5. The Heises also correctly contend that because the later service under the nonresident motorist act does not relate back to the filing of the personal injury claim, that claim is barred by the statute of limitation.
When service of process occurs after the expiration of the statute of limitation, and not within five days of the filing of the action, service relates back if the plaintiff acted reasonably and diligently in seeking to have the defendant served as soon as possible. Jones v. Isom, 223 Ga.App. 7, 8(1), 477 S.E.2d 139 (1996); see generally OCGA § 9-11-4(c). The plaintiff bears the burden of showing due diligence, and we review the trial court's findings on this issue under the abuse of discretion standard.
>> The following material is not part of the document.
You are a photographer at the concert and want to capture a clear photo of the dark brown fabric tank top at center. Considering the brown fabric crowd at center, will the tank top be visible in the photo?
Mann, supra at 749, 452 S.E.2d 130. In this case, the trial court made no explicit finding that the Youngs were reasonably diligent, and they have presented no evidence tending to explain why they took no action in response to the service and statute of limitation defenses raised in the Heises' answer.
The returns of service executed by Ridley do not constitute such evidence. It is the plaintiff's duty to ensure that the person retained to serve process is authorized to do so, especially when the plaintiff employs a private process server instead of a governmental service authority. See Mann, supra at 749-750, 452 S.E.2d 130. As a matter of law, the Youngs have failed to carry their burden of showing reasonable diligence in perfecting service. See generally Land v. Casteel, 195 Ga.App. 455, 456-457, 393 S.E.2d 710 (1990). Because the service under the nonresident motorist act does not relate back to the filing of the complaint, the personal injury claim is barred by the statute of limitation. The trial court abused its discretion in failing to dismiss that claim.
6. On the other hand, the loss of consortium claim was filed and properly served within the four-year statute of limitation applicable to that claim. The trial court therefore did not err in refusing to dismiss the loss of consortium claim. See Parrotte v. Christian, 208 Ga.App. 823, 824(2), 432 S.E.2d 255 (1993).
Judgment affirmed in part and reversed in part.
POPE, P.J., and BLACKBURN, J., concur.